In the event of a failure like that the machine will TOC (transfer of control) which creates a crash dump. The intent, I believe, is to have the crash dump to allow you to look into the root cause of the issue.

Also, since there was a problem, the machine that does not get control will TOC to make sure that all resources necessary for the packages are available to the other node.

This is discussed in detail in the MC/SG manuals, available here:

http://docs.hp.com/en/oshpux11iv2.html#Serviceguard

Patrick Wallek
Honored Contributor

Re: Sever perform crash dump

For more information have a read through the "Responses to Failures" section of Chapter 3 - "Understanding Serviceguard Software Components" of the "Managing Serviceguard" manual. It specifically talks about conditions that can initiate a TOC.

In your case, this quote applies: "A TOC is done if a cluster node cannot communicate with the majority of cluster members for the predetermined time,..." Pulling the lan cables means the other node could not communicate.

The "Responses to Failures" section is here:

http://docs.hp.com/en/B3936-90100/ch03s07.html

The whole manual is available from the link I gave above.
Rashid Hamid
Regular Advisor

Re: Sever perform crash dump

Thanks Patrick for the explanation.
I have another set of MCSG running with 2 nodes cluster, I just pull out primary and standby network and no TOC at all.

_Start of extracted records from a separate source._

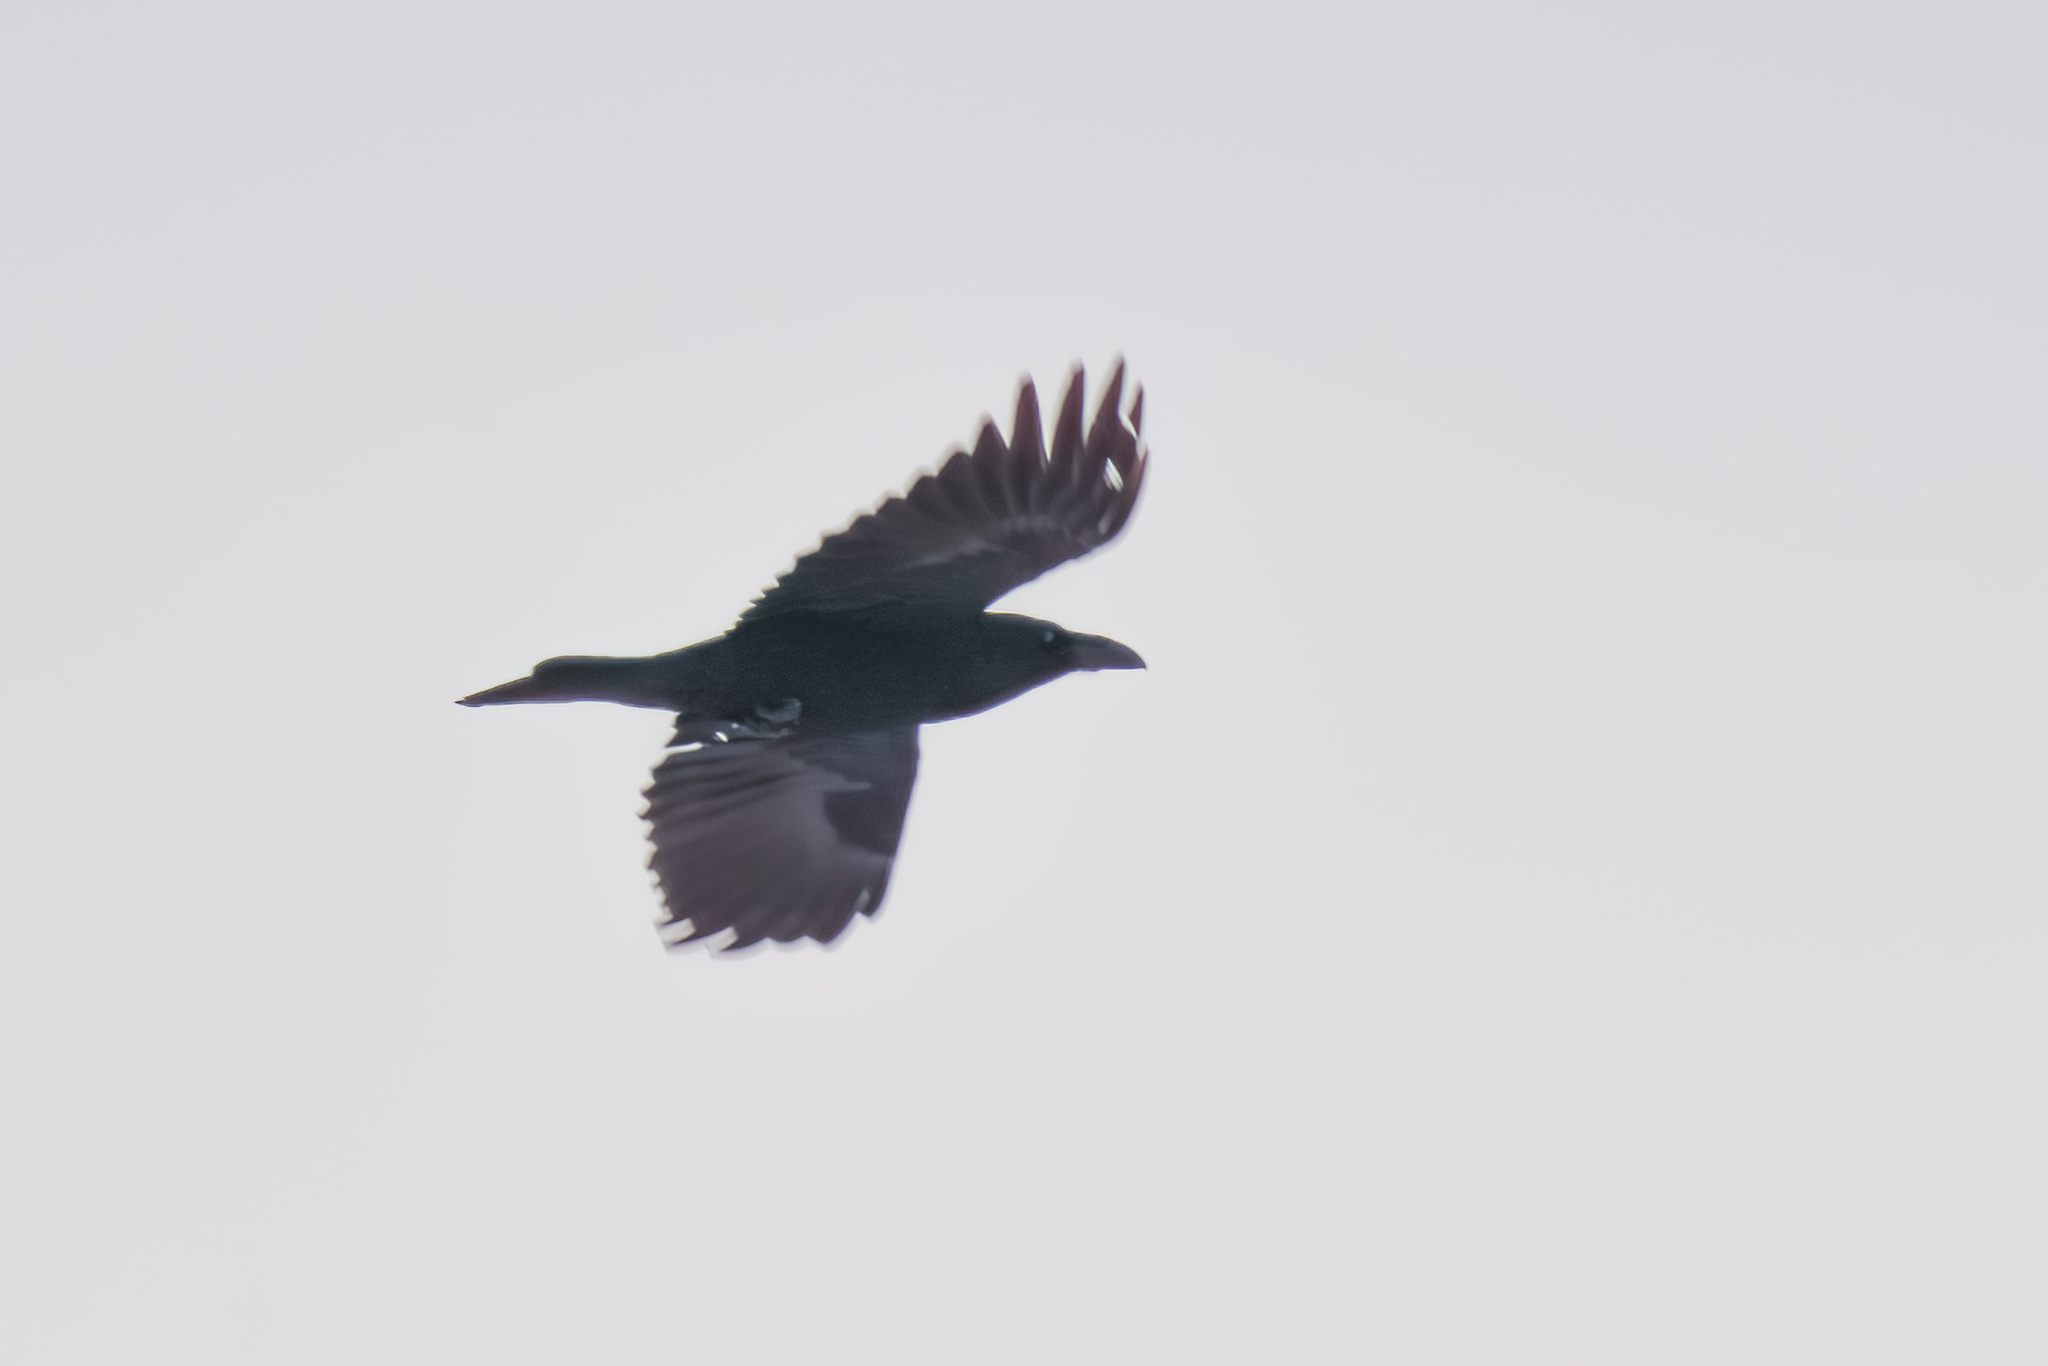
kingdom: Animalia
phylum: Chordata
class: Aves
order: Passeriformes
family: Corvidae
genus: Corvus
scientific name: Corvus corax
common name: Common raven
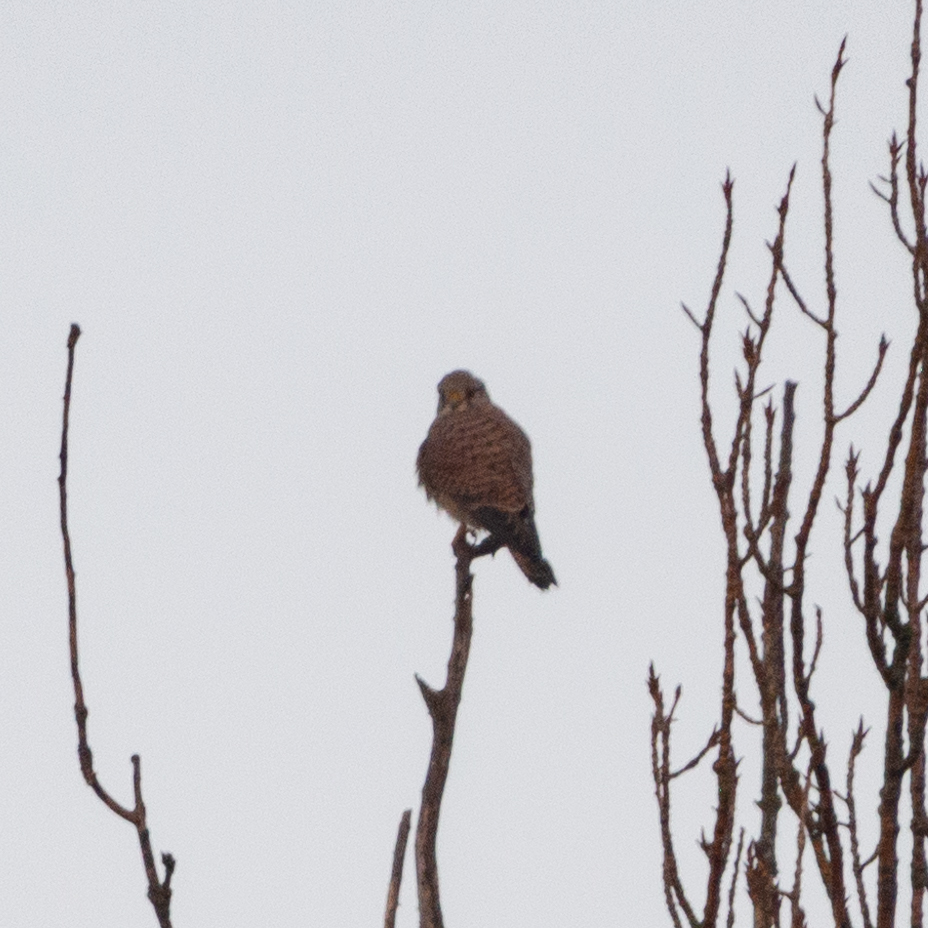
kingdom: Animalia
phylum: Chordata
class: Aves
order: Falconiformes
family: Falconidae
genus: Falco
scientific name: Falco tinnunculus
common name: Common kestrel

I'm Parit Madirono/Parit Betak Boyz
Stephen Doud
Honored Contributor

Re: Sever perform crash dump

Serviceguard uses the concept of heartbeat messages between servers to verify that each member node is active.
If your cluster is configured to send heartbeat on only one LAN and you break that LAN, then Serviceguard has to reform the cluster and identify which nodes in the cluster continue to operate, and which must be rebooted to preserve data integrity.

If other clusters can survive such a test, then they must have multiple heartbeat networks.

cmviewconf will show how which networks are configured for heartbeat.

In the case where all heartbeat paths are broken, Serviceguard must use a rule to decide whether a server must crash or continue operation in th cluster.
In a scenario where HB fails between an even set of nodes (ie 1-1, 2-2, 3-3), Serviceguard requires the use of a cluster lock disk or Quorum Server to arbitrate which half of the remaining cluster is allowed to continue, and consequently, which half must crash.